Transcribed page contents
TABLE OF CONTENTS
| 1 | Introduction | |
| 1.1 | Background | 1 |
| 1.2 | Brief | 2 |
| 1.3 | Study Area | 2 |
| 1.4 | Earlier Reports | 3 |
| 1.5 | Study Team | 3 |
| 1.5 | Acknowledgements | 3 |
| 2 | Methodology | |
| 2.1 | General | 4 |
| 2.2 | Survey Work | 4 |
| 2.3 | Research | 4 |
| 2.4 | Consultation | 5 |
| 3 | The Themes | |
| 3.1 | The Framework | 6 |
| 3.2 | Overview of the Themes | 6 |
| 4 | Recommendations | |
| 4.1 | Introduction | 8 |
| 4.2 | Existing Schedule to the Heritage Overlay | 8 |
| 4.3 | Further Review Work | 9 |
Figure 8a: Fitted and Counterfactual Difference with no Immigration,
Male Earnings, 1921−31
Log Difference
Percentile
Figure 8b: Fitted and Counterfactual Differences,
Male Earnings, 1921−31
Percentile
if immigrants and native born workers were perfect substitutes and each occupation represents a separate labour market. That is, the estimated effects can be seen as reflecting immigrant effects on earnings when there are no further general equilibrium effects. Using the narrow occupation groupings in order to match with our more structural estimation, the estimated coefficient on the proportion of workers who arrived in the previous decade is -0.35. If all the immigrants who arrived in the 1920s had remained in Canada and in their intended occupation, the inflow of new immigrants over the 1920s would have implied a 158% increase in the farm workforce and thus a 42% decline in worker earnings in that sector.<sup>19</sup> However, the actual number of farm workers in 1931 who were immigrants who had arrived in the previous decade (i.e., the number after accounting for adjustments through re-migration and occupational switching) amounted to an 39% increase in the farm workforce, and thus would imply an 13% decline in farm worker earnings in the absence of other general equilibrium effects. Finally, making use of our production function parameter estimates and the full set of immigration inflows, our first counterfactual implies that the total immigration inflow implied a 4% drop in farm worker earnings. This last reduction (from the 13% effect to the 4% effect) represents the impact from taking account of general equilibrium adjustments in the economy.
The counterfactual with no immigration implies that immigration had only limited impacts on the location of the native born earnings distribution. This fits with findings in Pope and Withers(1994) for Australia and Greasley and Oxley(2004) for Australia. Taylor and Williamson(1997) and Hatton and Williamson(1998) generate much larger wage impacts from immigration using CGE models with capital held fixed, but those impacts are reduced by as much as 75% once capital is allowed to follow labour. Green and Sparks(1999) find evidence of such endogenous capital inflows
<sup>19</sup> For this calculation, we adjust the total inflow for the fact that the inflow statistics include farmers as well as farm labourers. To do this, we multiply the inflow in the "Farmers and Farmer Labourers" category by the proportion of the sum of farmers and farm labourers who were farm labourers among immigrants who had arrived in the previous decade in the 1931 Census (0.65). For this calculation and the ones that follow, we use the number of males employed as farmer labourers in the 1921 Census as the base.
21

Exercise goal:
Retype the records above, but only those lines that fall between the line containing "Methodology | |" and the line containing "Recommendations | |", with both of those lines included, exactly as written.

Exercise output:
| 2 | Methodology | |
| 2.1 | General | 4 |
| 2.2 | Survey Work | 4 |
| 2.3 | Research | 4 |
| 2.4 | Consultation | 5 |
| 3 | The Themes | |
| 3.1 | The Framework | 6 |
| 3.2 | Overview of the Themes | 6 |
| 4 | Recommendations | |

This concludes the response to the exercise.